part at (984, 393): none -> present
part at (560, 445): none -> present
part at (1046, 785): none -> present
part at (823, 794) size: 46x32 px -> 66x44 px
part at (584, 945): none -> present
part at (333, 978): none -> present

· · ·

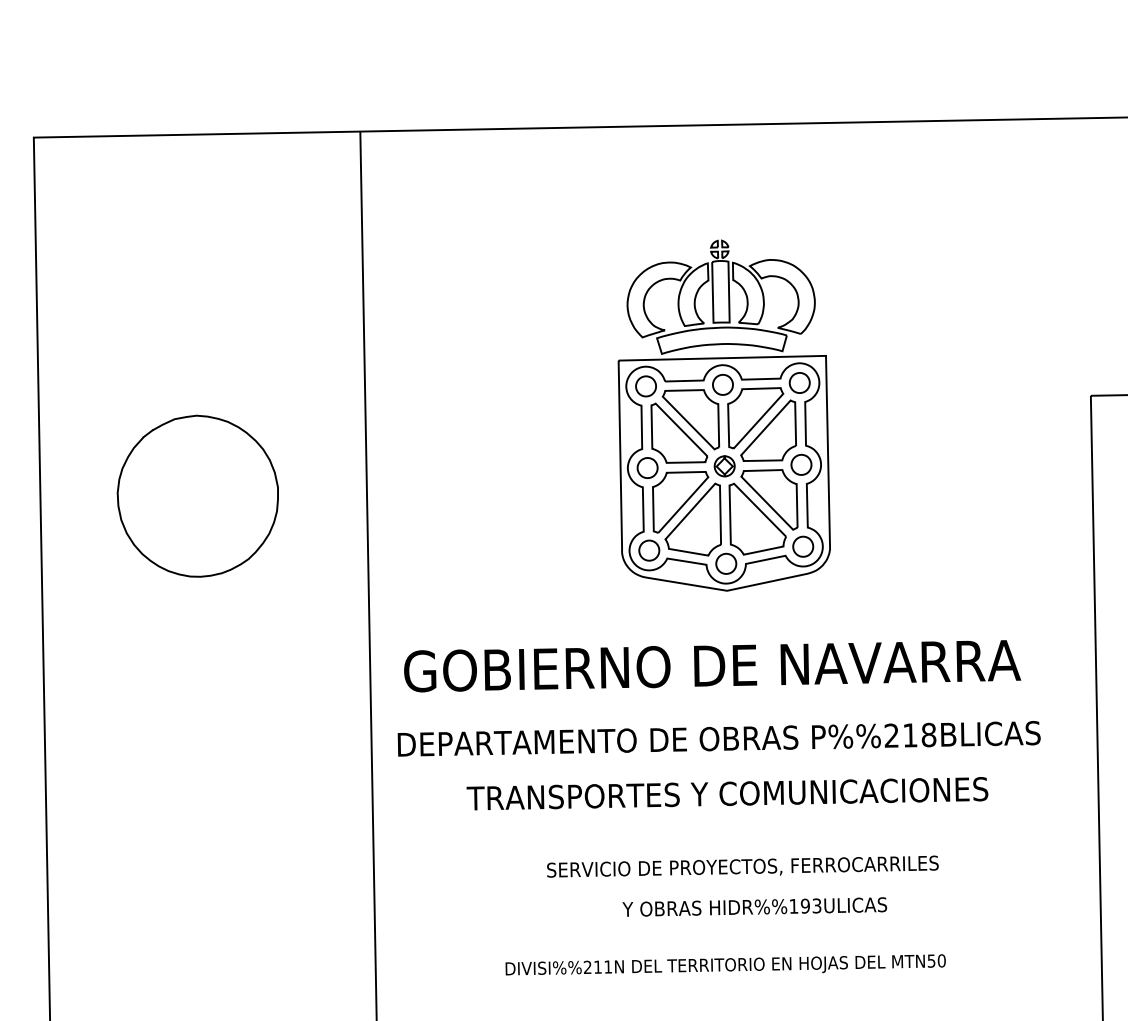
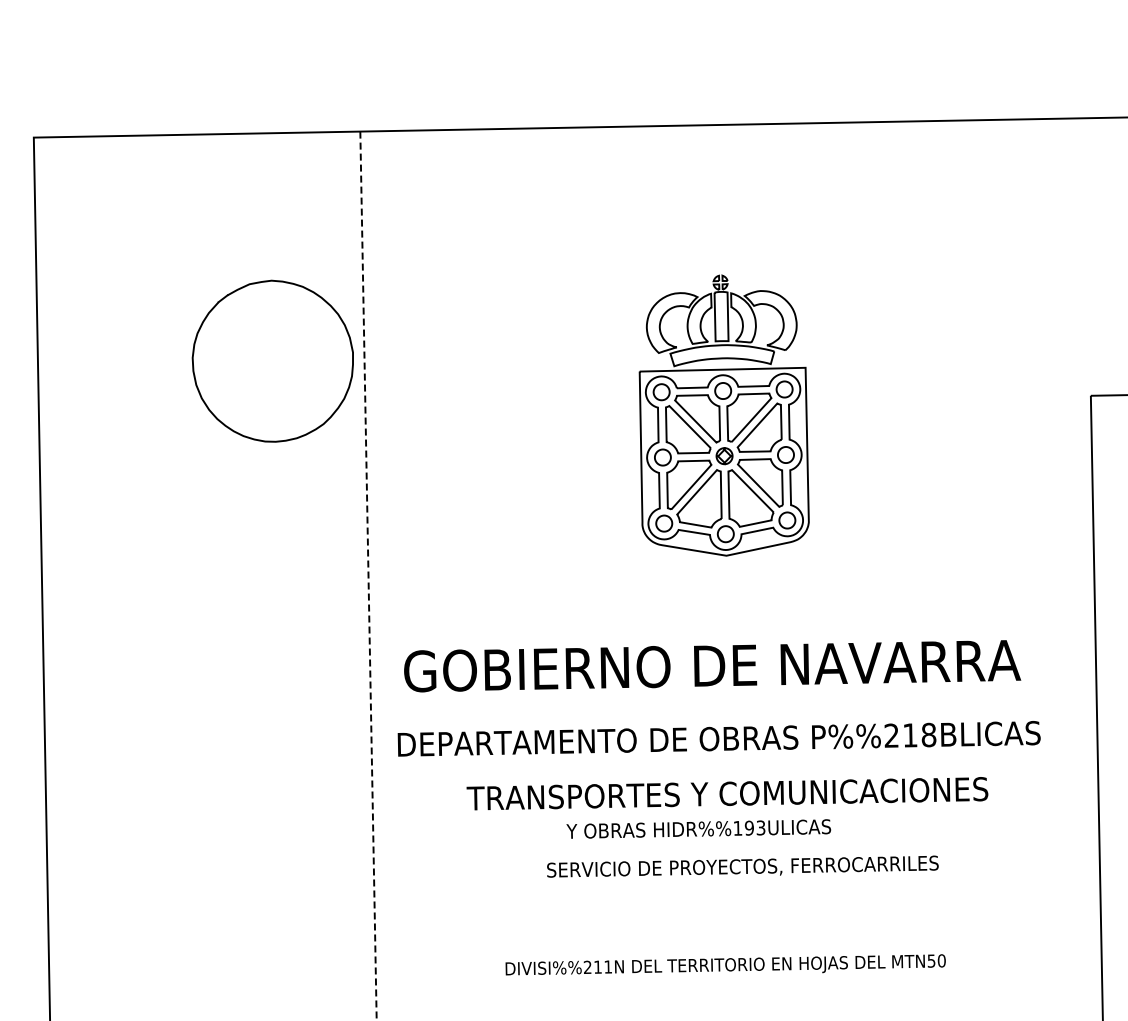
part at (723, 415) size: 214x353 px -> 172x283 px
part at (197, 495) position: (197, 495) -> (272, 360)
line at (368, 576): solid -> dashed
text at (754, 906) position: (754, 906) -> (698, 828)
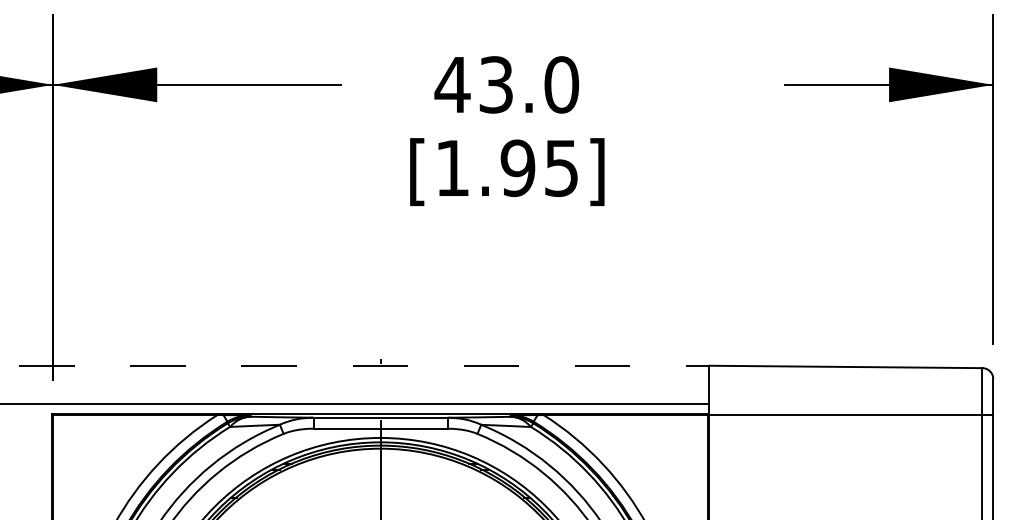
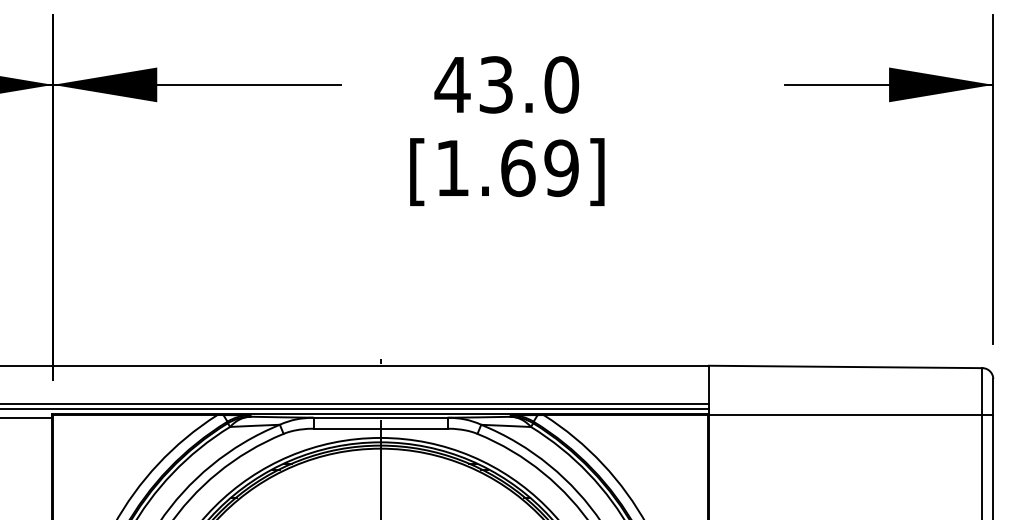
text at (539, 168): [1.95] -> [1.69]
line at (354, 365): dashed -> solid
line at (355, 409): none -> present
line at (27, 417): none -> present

· · ·

▶ Work instructions: Extract every line of the data above that contains the string "size". Case matters.

▶ Task output:
part at (823, 794) size: 46x32 px -> 66x44 px
part at (723, 415) size: 214x353 px -> 172x283 px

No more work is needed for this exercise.